Rewriting, hence lack of much to say in blogland.

Auckland Fucking City

Online culture magazine (or whatever) Auckland Fucking City has, in its second issue, among other effluvium, an exclusive ¨interview¨ with John Key.

All in all they seem like rabid sewer dwelling haters with a sense of humour, who happen to be stuck in Auckland. They´re aiming to come out weekly for the next six months, dragging the waters of our largest cesspool.

(ta to J, our tip off txter)

Unrelatedly: day time tv! OMFG it is like soul dissolvingly caustic.

Tinekaamos: The John Key is a Donkey Project

Right, then.

Here is the first installment in the John Key is a Donkey project by Tinekaamos. The song is available on the new tinekaamos myspace page.

The basic gist of the project, at least in its present form: a selection of songs, in different styles, all entitled John Key is a Donkey. The purpose is to raise awareness of John Key´s donkeyness (or giant assness, if you prefer).

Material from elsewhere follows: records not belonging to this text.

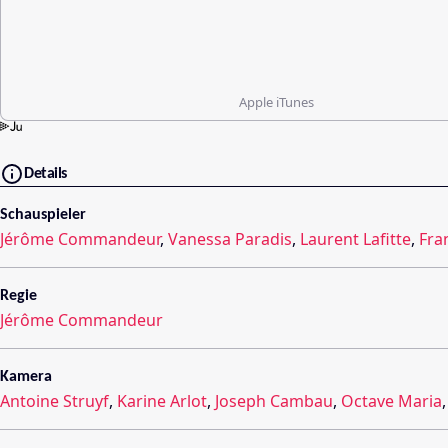
Apple iTunes
Details
Schauspieler
Jérôme Commandeur
,
Vanessa Paradis
,
Laurent Lafitte
,
Fra
Regie
Jérôme Commandeur
Kamera
Antoine Struyf
,
Karine Arlot
,
Joseph Cambau
,
Octave Maria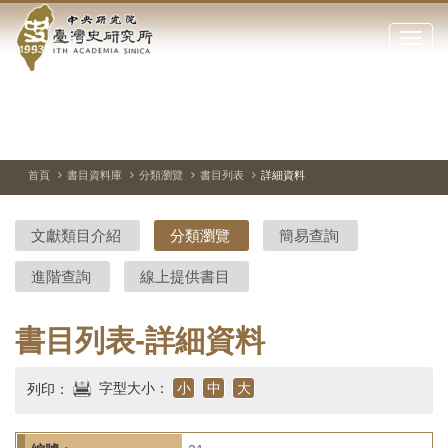
中
跳
到
點
央
主
擊
要
開
研
內
啟
容
或
究
切
上
下
主
區
換
一
一
圖
關
暫
張
張
連
塊
閉
停、
圖
圖
結
院-
播
片
片
首頁
書目資料庫
分類瀏覽
書目列表
詳細資料
網
放
站
臺
主
文獻類目介紹
分類瀏覽
簡易查詢
要
灣
選
進階查詢
線上提供書目
單
史
研
書目列表-詳細資料
究
字型大小：
小
中
大
列印：
所-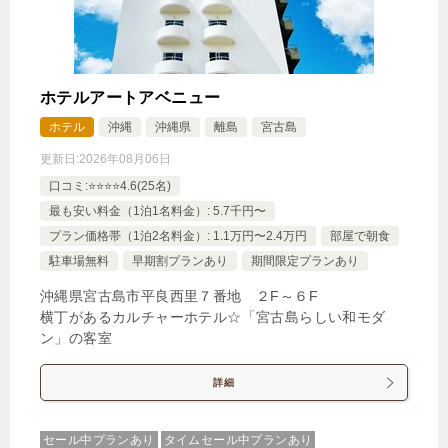
4,370円
じゃらんで確認する
ホテルアートアベニュー
ホテル
沖縄
沖縄県
離島
宮古島
【早期割90】じゃらん限定30％OFF◆連泊・90日前
更新日:
2026年08月06日
までのご予約限定＜朝食付＞
口コミ:⭐️⭐️⭐️⭐️4.6(25名)
🍴朝食
IN
15:00-
OUT
-11:00
ツイン
禁煙ルーム
最も安い料金（1泊1名料金）: 5.7千円〜
プラン価格帯（1泊2名料金）: 1.1万円〜2.4万円
部屋で朝食
駐車場無料
早期割プランあり
期間限定プランあり
沖縄県宮古島市平良西里７番地 ２F～６F
横丁があるカルチャーホテル☆「宮古島らしい和モダ
ン」の客室
スーペリアコーナーツイン
1泊
大人1名
合計（税込）
詳細
12,050円
セール中プランあり
タイムセール中プランあり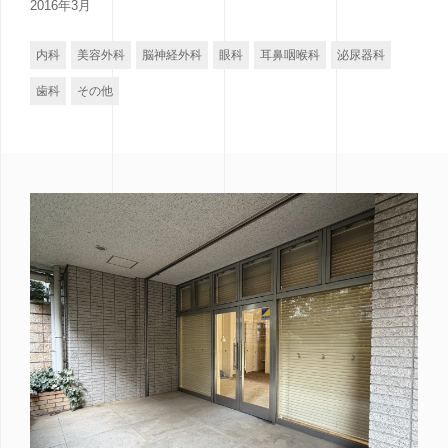
2016年3月
内科
美容外科
脳神経外科
眼科
耳鼻咽喉科
泌尿器科
歯科
その他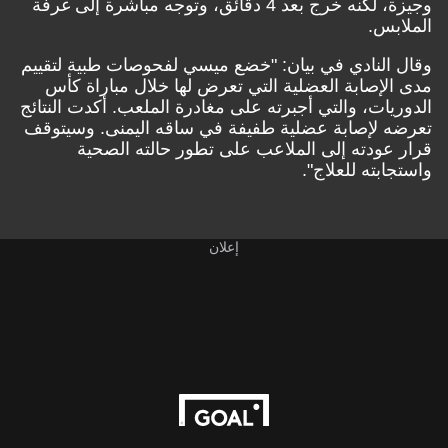
وجيزة، لكنه خرج بعد 4 دقائق، وتوجه مباشرة إلى غرفة
الملابس.
وقال النادي في بيان: "خضع ميسي لفحوصات طبية لتقييم
مدى الإصابة العضلية التي تعرض لها خلال مباراة كأس
الدوريات، والتي أجبرته على مغادرة الملعب. أكدت النتائج
تعرضه لإصابة عضلية طفيفة في ساقه اليمنى. وسيتوقف
قرار عودته إلى الملاعب على تطور حالته الصحية
واستجابته للعلاج".
إعلان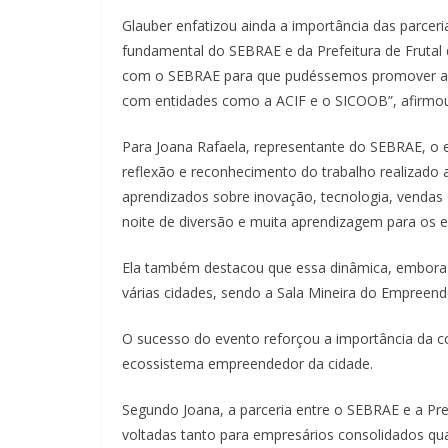
Glauber enfatizou ainda a importância das parcer
fundamental do SEBRAE e da Prefeitura de Frutal
com o SEBRAE para que pudéssemos promover a
com entidades como a ACIF e o SICOOB”, afirmou
Para Joana Rafaela, representante do SEBRAE, o
reflexão e reconhecimento do trabalho realizado a
aprendizados sobre inovação, tecnologia, venda
noite de diversão e muita aprendizagem para os e
Ela também destacou que essa dinâmica, embor
várias cidades, sendo a Sala Mineira do Empreend
O sucesso do evento reforçou a importância da co
ecossistema empreendedor da cidade.
Segundo Joana, a parceria entre o SEBRAE e a Pr
voltadas tanto para empresários consolidados qu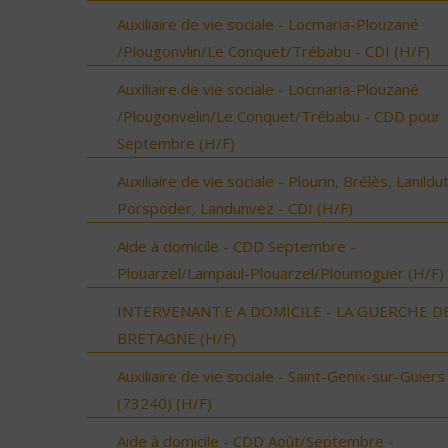
Auxiliaire de vie sociale - Locmaria-Plouzané
/Plougonvlin/Le Conquet/Trébabu - CDI (H/F)
Auxiliaire de vie sociale - Locmaria-Plouzané
/Plougonvelin/Le Conquet/Trébabu - CDD pour
Septembre (H/F)
Auxiliaire de vie sociale - Plourin, Brélès, Lanildut
Porspoder, Landunvez - CDI (H/F)
Aide à domicile - CDD Septembre -
Plouarzel/Lampaul-Plouarzel/Ploumoguer (H/F)
INTERVENANT.E A DOMICILE - LA GUERCHE D
BRETAGNE (H/F)
Auxiliaire de vie sociale - Saint-Genix-sur-Guiers
(73240) (H/F)
Aide à domicile - CDD Août/Septembre -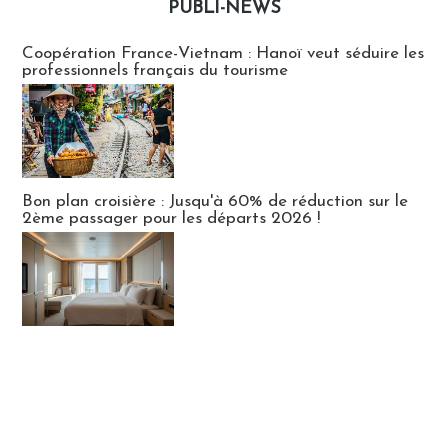
PUBLI-NEWS
Publi-news
Coopération France-Vietnam : Hanoï veut séduire les
professionnels français du tourisme
Bon plan croisière : Jusqu'à 60% de réduction sur le
2ème passager pour les départs 2026 !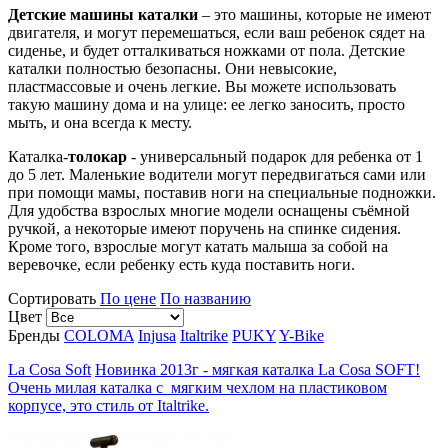
Детские машины каталки
– это машины, которые не имеют
двигателя, и могут перемешаться, если ваш ребенок сядет на
сиденье, и будет отталкиваться ножками от пола. Детские
каталки полностью безопасны. Они невысокие,
пластмассовые и очень легкие. Вы можете использовать
такую машину дома и на улице: ее легко заносить, просто
мыть, и она всегда к месту.
Каталка-
толокар
- универсальный подарок для ребенка от 1
до 5 лет. Маленькие водители могут передвигаться сами или
при помощи мамы, поставив ноги на специальные подножки.
Для удобства взрослых многие модели оснащены съёмной
ручкой, а некоторые имеют поручень на спинке сидения.
Кроме того, взрослые могут катать малыша за собой на
веревочке, если ребенку есть куда поставить ноги.
Сортировать
По цене
По названию
Цвет
Бренды
COLOMA
Injusa
Italtrike
PUKY
Y-Bike
La Cosa Soft
Новинка 2013г - мягкая каталка La Cosa SOFT!
Очень милая каталка с мягким чехлом на пластиковом
корпусе, это стиль от Italtrike.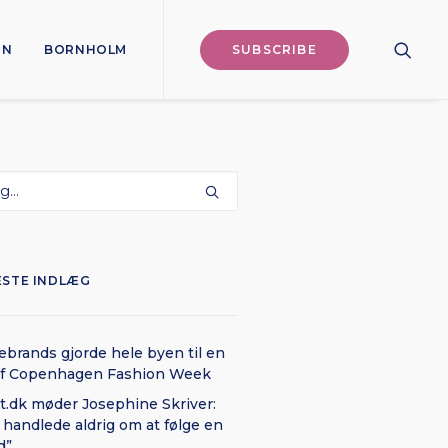
ON
BORNHOLM
SUBSCRIBE
ESTE INDLÆG
brands gjorde hele byen til en
af Copenhagen Fashion Week
t.dk møder Josephine Skriver:
 handlede aldrig om at følge en
d”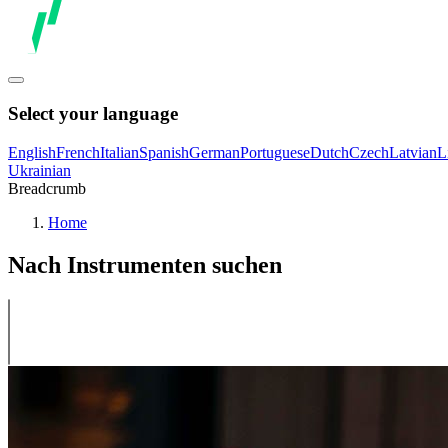
Select your language
English
French
Italian
Spanish
German
Portuguese
Dutch
Czech
Latvian
L
Ukrainian
Breadcrumb
Home
Nach Instrumenten suchen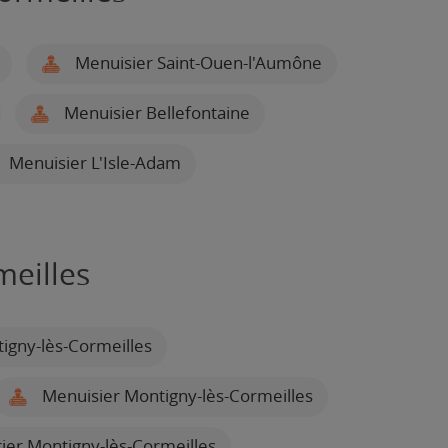
Menuisier Saint-Ouen-l'Aumône
Menuisier Bellefontaine
Menuisier L'Isle-Adam
meilles
igny-lès-Cormeilles
Menuisier Montigny-lès-Cormeilles
trier Montigny-lès-Cormeilles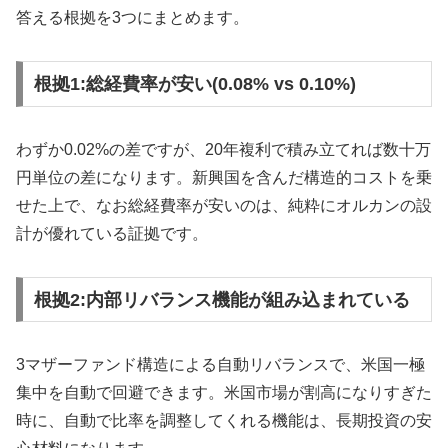
答える根拠を3つにまとめます。
根拠1:総経費率が安い(0.08% vs 0.10%)
わずか0.02%の差ですが、20年複利で積み立てれば数十万
円単位の差になります。新興国を含んだ構造的コストを乗
せた上で、なお総経費率が安いのは、純粋にオルカンの設
計が優れている証拠です。
根拠2:内部リバランス機能が組み込まれている
3マザーファンド構造による自動リバランスで、米国一極
集中を自動で回避できます。米国市場が割高になりすぎた
時に、自動で比率を調整してくれる機能は、長期投資の安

First up, we have John Key is a Donkey: Punk mix. This was recorded the day after the election in which the donkey, John Key, was elected Prime Minister of New Zealand. While this was a proud day for asses everywhere, with each passing day it is proving a greater tragedy for us humans.

Each track was recorded in one take; ie each successive layer was improvised over the rest. It is Punk As. (If I would redo anything it would be the vocals, but the improv angle is kinda neat.) Actually, having listened to it a bunch while mixing it, I can say it´s genuinely cool to listen to a bunch, and has got stuck in my head in weird ways.

But yeah. This is the raw reaction to the election of John Key, Donkey. And where the John Key is a Donkey project begins.

Enjoy!

Write a letter to the government

So anyway. For those who don´t know Mo, he´s started a campaign of letter writing to John Key over climate change policy. Specifically, about the government approaching sanity on dealing with climate change, rather than being influenced by far right climate change denying whackjob coalition partner Rodney Hide.

Also: it is free to send letters to parliament! And the website (http://dontbearodney.blogspot.com/) provides examples and suggestions for what points to hit, and makes it very clear how to go about this, and in general explains itself more clearly than I am on its behalf, so I´m just about pointing to it for those of you who haven´t encountered it yet.

All in all, writing letters to the motherfucker may be more effective than being bitchy about him on our blogs and in conversation. (Er.) Hey, it´s worth a shot.